TESTO PROPOSTO
==========

“TROPPO PERFETTO PER NON ESSERE CAMBIATO”. L’ANOMALIA DEL SENATO NELL’ITALIA DEL XXI SECOLO

Il rullo compressore di Renzi macina e travolge tutto. Per contrappasso crescono i poteri di veto esterni ed interni al governo (ma anche al suo partito). Lo sport che sta appassionando i giornali in questi giorni è quello di stilare le liste dei “conservatori” e dei “riformatori”. Del resto, come ricordava in un lucido passaggio del Principe (1513) Nicolò Machiavelli l’azione dei riformatori è sempre complicata e frenata dalle reazioni che solleva chi teme di perdere le rendite politiche delle quali gode o chi non vede bene le prospettive sistemiche future e magari ciò che potrebbe guadagnarci.

Sul tema del Senato i riformatori hanno però in gran parte ragione. Mi riferisco alla parte della riforma che incide, e pesantemente, su struttura e funzioni del Senato, qualche perplessità suscita invece la parte propositiva, ciò che dovrebbe accadere dopo. Ma procediamo con ordine. Innanzi tutto, è bene chiarire che ci sono due anomalie che caratterizzano il nostro paese in chiave comparata. L’Italia si contraddistingue tra le principali democrazie occidentali per il numero sproporzionato di parlamentari rispetto alla popolazione: nel complesso parliamo di 945 parlamentari (630 deputati e 315 senatori). Gli Stati Uniti, con oltre 300milioni di abitanti nel 2008 (noi siamo 57milioni), hanno appena 435 deputati e 100 senatori (eletti dagli elettori due per ogni stato); mentre la Germania si ferma a 598 deputati e appena 68 senatori eletti dai Lander (Stati membri). Per trovare una camera bassa più numerosa in giro per il mondo dobbiamo guardare alla Cina (quasi tremila deputati per una popolazione di oltre un miliardo di abitanti), ma si tratta di un regime non democratico, e il Regno Unito con 659 deputati e ben 731 Lords nominati dalla regina. Potremmo continuare in questo gioco delle dimensioni ma il dato è chiaro. C’è, poi, la questione della percezione negativa che l’esercito del personale politico elettivo ha presso l’opinione pubblica nazionale. Opinione rafforzata da comportamenti dei nostri parlamentari manifestamente volti alla sopravvivenza politica e alla conservazione dei privilegi.

==========

DATI
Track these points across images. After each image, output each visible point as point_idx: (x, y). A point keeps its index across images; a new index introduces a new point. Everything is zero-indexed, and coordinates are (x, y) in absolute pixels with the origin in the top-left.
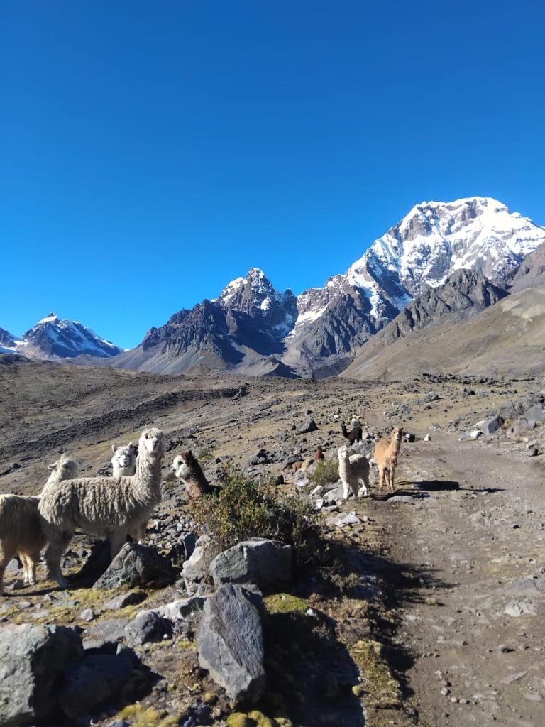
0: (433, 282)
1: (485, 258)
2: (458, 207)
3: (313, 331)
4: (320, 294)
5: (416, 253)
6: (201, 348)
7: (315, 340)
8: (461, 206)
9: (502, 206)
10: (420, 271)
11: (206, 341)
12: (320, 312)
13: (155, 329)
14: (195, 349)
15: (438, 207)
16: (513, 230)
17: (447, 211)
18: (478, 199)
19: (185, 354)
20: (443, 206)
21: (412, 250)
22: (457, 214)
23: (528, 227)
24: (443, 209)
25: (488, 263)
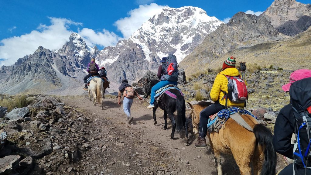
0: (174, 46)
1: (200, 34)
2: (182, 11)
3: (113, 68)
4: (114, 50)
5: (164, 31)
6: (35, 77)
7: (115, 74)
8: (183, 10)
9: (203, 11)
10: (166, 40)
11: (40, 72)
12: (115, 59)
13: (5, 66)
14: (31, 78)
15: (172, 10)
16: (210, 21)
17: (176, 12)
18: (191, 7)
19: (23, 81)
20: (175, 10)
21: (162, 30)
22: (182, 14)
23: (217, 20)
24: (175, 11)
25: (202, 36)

==========

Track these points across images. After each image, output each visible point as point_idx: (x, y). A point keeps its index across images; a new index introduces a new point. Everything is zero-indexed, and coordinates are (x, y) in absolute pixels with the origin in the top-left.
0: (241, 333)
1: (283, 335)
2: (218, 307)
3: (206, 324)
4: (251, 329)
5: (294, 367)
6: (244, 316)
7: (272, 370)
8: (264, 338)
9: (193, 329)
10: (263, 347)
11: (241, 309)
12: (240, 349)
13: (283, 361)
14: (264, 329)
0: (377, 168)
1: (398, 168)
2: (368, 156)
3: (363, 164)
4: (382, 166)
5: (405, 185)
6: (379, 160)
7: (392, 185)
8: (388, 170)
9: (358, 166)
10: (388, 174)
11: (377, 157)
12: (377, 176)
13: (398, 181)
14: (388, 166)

==========

COMPITO 1
Elenca tutti i paesi nominati nel testo sul Senato.
COMPITO 2
Per favore, riscrivi il passo del testo sul Senato da "Il rullo compressore" a "che potrebbe guadagnarci.", mettendo "all'esecutivo" al posto di "al governo".

SOLUZIONE 1
Italia, Stati Uniti, Germania, Cina, Regno Unito

SOLUZIONE 2
Il rullo compressore di Renzi macina e travolge tutto. Per contrappasso crescono i poteri di veto esterni ed interni all'esecutivo (ma anche al suo partito). Lo sport che sta appassionando i giornali in questi giorni è quello di stilare le liste dei “conservatori” e dei “riformatori”. Del resto, come ricordava in un lucido passaggio del Principe (1513) Nicolò Machiavelli l’azione dei riformatori è sempre complicata e frenata dalle reazioni che solleva chi teme di perdere le rendite politiche delle quali gode o chi non vede bene le prospettive sistemiche future e magari ciò che potrebbe guadagnarci.